In these herds two lungs showed different types of lesions. In one lung from herd 1, distinct, grey-red, firm areas were observed in the cranial lobes, while in one lung from herd 2 (pig no. 10) a grey-yellow, firm lung tissue was seen primarily in the cranial lobes and abundant mucopurulent exudate was present in the bronchi and on the cut surface. The tracheobronchial lymph nodes showed prominent enlargement.
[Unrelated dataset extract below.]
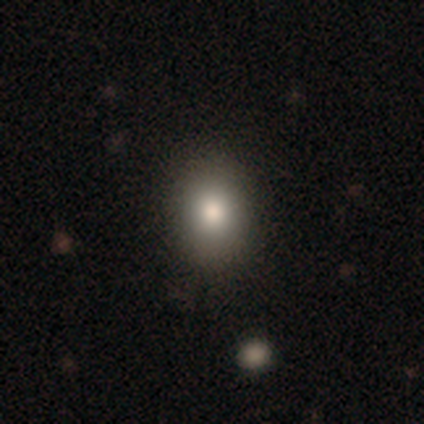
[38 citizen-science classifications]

In herd 3 only two lungs showed similar but less widespread lobular, dark red lesions as described in lungs from herds 1, 2, and 4, while one lung showed a diffuse, grey consolidation with mucopurulent exudate on the cut surface and moderate enlargement of the tracheobronchial lymph nodes. In the fourth lung, there were scattered areas with atelectasis, but no other findings were recorded.
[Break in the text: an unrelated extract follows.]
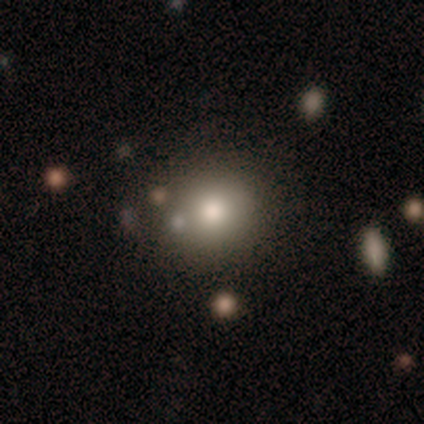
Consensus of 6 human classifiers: Smooth or featured: smooth — 83% (star or artifact — 17%)
How rounded: round — 100%
Merging: none — 80% (minor disturbance — 20%)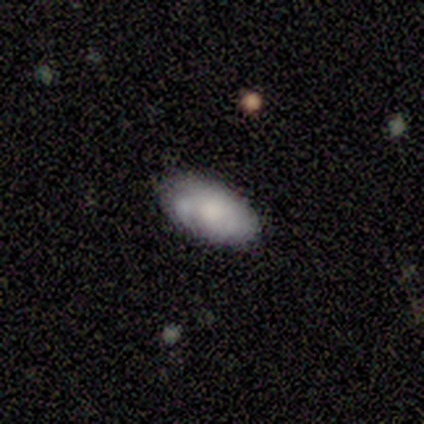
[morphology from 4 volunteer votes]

3.2. Histopathological Findings
The main histopathological findings in all the examined lungs in the four herds were moderate to intense infiltration of leukocytes in the lamina propria and epithelium of small bronchi and bronchioles and mild to prominent peribronchiolar, peribronchial, and perivascular lymphocyte infiltrates (Figure 3). The lesions were multifocal and showed a lobular distribution and were observed in the majority of the examined sections, but they were most prominent in the cranial and central parts of the lungs. Moderate to severe bronchiolar and bronchial lesions were also observed in areas with no gross lesions as well as in one lung from herd 3 with no gross pathological registrations.
Necrotic bronchial and bronchiolar epithelium and attenuation of the epithelial lining with flattening of the epithelial cells were seen. Varying amounts of granulocytes, sloughed epithelial cells, cell debris, and mucus were present in the lumina of many bronchioles and small bronchi.
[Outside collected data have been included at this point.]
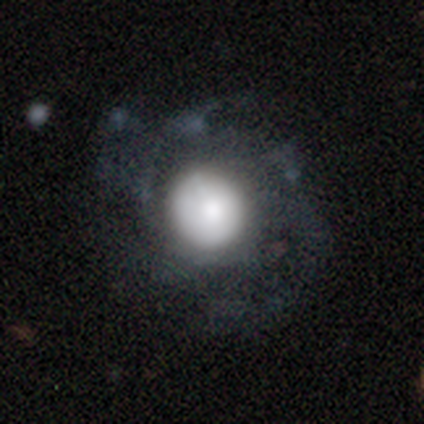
Smooth or featured: featured or disk — 50% (smooth — 25%)
Edge-on disk: no — 100%
Bar: strong — 50% (tied with no — 50%)
Spiral arms: yes — 100%
Spiral winding: medium — 100%
Spiral arm count: 2 — 50% (tied with more than 4 — 50%)
Bulge size: large — 100%
Merging: none — 33% (tied with major disturbance — 33%; merger — 33%)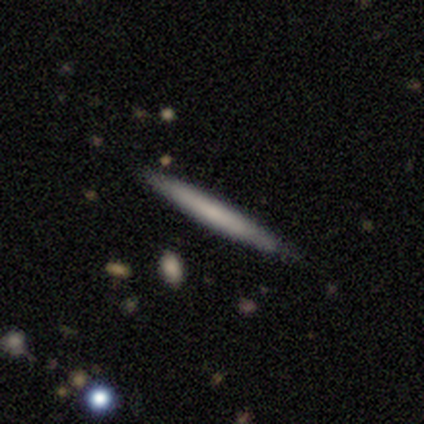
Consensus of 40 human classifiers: Morphology: type=smooth (68%); roundness=cigar-shaped (100%); merging=none (95%).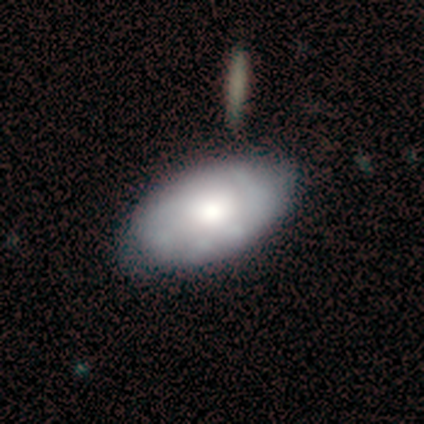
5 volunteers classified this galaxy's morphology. type=featured or disk (60%); edge-on=no (100%); bar=no (100%); spiral arms=no (67%); bulge=large (33%, tied with moderate and small); merging=none (60%).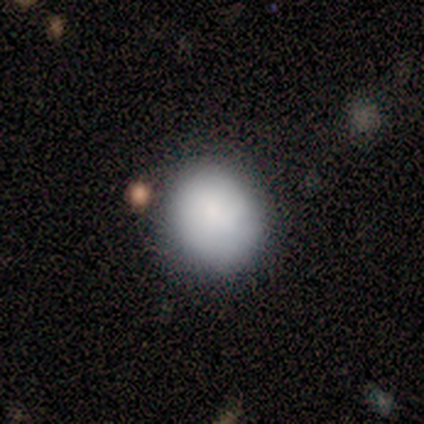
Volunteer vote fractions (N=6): smooth-or-featured: smooth: 100% | featured or disk: 0% | star or artifact: 0%
  how-rounded: round: 83% | in between: 17% | cigar-shaped: 0%
  merging: none: 83% | major disturbance: 17% | minor disturbance: 0% | merger: 0%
In the lungs with mild to prominent peribronchiolar and perivascular infiltrates of lymphocytes, the infiltrates often extended into the adjacent interalveolar and interlobular septa. In several affected areas a moderate number of small- to moderate-seized peribronchiolar and peribronchial lymphoid follicles were observed.
Areas of atelectasis were a significant finding in the majority of the examined lungs. Varying numbers of leukocytes were seen in the partially or totally collapsed alveoli.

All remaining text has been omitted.